>>>
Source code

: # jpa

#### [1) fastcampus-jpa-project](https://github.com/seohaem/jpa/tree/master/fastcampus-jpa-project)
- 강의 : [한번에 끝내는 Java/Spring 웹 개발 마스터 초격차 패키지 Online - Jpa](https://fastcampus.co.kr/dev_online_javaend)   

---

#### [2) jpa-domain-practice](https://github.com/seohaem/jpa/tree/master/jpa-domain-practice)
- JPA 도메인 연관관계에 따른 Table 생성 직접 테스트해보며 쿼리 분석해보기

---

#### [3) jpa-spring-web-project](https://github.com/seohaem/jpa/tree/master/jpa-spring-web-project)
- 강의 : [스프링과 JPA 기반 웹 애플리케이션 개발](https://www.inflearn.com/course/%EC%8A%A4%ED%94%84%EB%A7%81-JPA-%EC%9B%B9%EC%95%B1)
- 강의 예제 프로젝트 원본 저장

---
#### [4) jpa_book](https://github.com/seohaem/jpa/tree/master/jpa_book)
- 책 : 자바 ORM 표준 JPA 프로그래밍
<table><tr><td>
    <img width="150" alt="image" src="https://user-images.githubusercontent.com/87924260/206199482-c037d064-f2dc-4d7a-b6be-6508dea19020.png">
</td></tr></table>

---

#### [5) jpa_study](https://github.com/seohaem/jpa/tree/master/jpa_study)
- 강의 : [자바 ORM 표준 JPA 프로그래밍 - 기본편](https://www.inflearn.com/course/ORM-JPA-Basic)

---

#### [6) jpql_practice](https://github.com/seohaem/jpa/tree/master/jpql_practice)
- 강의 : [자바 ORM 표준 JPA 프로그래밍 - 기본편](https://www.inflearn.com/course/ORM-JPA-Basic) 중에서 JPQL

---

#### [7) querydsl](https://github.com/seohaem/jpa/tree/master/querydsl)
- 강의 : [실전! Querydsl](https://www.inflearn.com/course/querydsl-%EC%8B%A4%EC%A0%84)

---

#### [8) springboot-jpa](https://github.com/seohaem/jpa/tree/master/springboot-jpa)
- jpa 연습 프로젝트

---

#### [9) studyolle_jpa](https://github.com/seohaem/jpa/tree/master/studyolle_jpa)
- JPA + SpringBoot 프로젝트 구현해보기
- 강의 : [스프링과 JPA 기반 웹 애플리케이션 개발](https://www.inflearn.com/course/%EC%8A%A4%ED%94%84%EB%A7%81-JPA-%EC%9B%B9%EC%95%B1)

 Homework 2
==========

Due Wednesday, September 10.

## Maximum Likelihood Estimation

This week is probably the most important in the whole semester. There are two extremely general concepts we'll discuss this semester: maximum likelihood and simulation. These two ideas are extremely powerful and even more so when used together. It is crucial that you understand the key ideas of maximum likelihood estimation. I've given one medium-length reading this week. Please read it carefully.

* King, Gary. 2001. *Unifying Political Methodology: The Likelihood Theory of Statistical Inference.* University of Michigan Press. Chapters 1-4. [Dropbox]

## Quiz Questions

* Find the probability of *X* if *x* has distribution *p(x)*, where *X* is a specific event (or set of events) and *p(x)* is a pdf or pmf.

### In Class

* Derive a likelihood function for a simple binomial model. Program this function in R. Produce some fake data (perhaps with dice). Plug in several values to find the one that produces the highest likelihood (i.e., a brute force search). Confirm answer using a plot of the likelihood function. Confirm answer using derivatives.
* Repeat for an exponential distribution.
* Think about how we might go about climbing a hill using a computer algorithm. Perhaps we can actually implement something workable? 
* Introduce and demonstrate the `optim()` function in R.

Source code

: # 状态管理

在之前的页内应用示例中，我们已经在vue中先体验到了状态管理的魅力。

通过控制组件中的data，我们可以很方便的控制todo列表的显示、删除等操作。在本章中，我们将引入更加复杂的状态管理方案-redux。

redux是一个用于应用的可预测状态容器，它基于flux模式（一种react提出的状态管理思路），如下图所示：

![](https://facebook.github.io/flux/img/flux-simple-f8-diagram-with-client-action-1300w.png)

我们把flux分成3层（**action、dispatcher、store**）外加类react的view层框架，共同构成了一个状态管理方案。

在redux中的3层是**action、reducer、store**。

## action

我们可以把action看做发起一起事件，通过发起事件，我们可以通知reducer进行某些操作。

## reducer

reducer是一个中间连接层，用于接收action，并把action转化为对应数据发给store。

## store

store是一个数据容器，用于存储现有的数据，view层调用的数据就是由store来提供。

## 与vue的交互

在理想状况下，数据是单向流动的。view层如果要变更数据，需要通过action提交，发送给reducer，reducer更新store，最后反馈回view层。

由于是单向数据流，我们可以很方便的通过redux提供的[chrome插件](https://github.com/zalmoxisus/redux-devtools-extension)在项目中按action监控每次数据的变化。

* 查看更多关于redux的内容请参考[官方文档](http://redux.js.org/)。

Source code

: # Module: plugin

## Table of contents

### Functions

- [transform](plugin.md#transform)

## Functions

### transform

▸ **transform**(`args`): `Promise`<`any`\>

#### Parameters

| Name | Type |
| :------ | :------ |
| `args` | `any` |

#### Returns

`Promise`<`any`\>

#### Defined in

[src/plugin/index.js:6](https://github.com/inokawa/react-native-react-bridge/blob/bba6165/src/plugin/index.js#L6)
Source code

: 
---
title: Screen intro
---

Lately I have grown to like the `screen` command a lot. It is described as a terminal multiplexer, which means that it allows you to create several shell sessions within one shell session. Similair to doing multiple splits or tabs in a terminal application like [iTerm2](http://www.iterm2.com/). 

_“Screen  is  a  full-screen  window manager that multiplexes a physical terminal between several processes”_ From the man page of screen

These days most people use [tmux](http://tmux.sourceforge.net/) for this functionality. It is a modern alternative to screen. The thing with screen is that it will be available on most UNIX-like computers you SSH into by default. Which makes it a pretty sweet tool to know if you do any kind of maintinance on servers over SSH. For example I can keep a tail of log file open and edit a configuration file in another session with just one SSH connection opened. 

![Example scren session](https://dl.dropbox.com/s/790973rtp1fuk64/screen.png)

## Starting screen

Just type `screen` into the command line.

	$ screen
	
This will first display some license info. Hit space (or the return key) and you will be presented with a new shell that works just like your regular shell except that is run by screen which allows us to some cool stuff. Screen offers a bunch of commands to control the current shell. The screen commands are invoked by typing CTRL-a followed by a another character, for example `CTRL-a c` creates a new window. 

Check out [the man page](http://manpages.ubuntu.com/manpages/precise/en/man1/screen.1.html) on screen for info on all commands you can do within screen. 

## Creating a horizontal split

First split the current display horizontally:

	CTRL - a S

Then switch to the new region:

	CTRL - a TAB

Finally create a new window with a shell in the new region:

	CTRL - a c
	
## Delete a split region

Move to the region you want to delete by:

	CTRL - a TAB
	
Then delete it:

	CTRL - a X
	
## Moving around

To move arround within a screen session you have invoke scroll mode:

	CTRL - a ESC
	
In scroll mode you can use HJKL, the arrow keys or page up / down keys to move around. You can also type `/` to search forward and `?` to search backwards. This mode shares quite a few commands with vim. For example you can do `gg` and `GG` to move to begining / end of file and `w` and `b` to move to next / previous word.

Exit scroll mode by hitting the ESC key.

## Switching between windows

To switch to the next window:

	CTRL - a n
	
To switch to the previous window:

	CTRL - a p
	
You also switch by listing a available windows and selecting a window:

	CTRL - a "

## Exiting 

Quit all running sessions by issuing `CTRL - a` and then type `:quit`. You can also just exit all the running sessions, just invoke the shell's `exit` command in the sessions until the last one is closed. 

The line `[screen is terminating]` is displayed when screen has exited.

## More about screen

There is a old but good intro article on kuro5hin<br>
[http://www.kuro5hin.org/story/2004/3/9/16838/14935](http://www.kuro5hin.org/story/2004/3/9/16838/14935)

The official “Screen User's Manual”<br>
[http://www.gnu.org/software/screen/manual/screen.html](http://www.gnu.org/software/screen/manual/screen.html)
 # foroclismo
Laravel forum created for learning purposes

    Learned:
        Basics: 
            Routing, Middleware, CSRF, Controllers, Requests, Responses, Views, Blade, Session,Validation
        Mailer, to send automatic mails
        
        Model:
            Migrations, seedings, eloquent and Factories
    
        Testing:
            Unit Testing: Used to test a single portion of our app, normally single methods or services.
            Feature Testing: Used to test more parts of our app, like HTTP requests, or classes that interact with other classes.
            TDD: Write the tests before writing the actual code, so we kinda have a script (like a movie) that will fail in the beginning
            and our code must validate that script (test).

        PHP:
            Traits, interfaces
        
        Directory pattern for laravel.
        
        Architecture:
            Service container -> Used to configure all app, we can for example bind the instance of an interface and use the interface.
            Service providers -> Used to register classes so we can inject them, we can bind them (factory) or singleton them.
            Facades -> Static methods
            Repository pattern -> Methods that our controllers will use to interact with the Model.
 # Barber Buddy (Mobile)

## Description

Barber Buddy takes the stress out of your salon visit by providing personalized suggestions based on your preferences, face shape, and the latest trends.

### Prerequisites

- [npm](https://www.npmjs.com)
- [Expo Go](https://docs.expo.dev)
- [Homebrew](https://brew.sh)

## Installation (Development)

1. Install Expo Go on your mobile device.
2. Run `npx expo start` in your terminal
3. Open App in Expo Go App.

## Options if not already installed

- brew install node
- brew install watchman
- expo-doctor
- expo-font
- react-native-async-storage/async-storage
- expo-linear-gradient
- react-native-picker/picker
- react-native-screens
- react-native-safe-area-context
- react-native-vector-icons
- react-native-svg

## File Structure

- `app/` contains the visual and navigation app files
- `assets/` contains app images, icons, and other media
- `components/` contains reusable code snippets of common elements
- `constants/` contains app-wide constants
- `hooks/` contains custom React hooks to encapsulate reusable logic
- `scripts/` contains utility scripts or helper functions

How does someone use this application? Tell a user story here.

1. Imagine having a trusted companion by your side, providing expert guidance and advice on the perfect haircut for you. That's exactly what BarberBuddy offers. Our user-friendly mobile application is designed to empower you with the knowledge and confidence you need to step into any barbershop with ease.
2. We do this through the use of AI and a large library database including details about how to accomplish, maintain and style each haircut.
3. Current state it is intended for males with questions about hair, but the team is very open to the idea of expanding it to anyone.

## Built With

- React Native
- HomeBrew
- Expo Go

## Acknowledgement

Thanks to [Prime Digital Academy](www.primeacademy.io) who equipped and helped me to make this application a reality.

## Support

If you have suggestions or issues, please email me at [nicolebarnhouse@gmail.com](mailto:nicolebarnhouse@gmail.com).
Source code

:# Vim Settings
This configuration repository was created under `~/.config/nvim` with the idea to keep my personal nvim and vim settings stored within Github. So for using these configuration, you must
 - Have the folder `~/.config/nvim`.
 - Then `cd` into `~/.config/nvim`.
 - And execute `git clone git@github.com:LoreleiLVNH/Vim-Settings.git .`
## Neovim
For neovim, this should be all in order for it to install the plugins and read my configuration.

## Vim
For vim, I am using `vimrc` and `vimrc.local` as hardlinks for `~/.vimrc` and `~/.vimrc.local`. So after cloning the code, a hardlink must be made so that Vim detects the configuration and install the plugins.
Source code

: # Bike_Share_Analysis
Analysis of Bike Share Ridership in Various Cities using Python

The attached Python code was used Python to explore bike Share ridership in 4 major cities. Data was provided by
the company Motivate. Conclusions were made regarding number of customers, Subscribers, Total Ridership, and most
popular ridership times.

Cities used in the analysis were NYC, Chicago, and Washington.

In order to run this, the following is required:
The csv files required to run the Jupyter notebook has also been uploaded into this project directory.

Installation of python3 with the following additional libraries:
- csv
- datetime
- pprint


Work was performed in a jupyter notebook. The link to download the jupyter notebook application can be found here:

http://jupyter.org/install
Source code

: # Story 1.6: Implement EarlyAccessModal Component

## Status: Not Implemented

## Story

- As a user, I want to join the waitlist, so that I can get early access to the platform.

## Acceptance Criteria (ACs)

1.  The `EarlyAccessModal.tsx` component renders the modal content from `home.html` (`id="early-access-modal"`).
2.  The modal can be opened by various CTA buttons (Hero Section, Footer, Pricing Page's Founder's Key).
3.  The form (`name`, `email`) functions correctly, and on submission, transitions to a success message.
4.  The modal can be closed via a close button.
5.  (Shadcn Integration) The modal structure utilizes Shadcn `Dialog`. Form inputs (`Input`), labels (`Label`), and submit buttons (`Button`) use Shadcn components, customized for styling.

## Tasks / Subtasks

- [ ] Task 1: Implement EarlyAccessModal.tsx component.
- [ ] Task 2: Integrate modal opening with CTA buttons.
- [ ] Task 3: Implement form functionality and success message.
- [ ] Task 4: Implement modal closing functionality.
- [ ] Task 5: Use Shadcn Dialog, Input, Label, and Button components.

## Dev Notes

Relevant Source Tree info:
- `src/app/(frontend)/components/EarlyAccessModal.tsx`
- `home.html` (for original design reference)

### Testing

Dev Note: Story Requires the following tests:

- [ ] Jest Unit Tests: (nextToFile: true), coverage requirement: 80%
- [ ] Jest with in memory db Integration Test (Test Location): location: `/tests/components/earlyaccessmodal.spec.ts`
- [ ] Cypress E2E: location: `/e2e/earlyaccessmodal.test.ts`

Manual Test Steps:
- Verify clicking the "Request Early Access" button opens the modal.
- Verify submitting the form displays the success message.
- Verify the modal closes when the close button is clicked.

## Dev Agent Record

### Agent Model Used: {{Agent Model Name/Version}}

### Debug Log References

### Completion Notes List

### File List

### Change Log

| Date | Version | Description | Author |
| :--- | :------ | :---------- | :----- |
<<<
→ **Goal of the exercise**
From the data above, copy each line that has the string "Installation".

→ **Task response**
## Installation (Development)
Installation of python3 with the following additional libraries:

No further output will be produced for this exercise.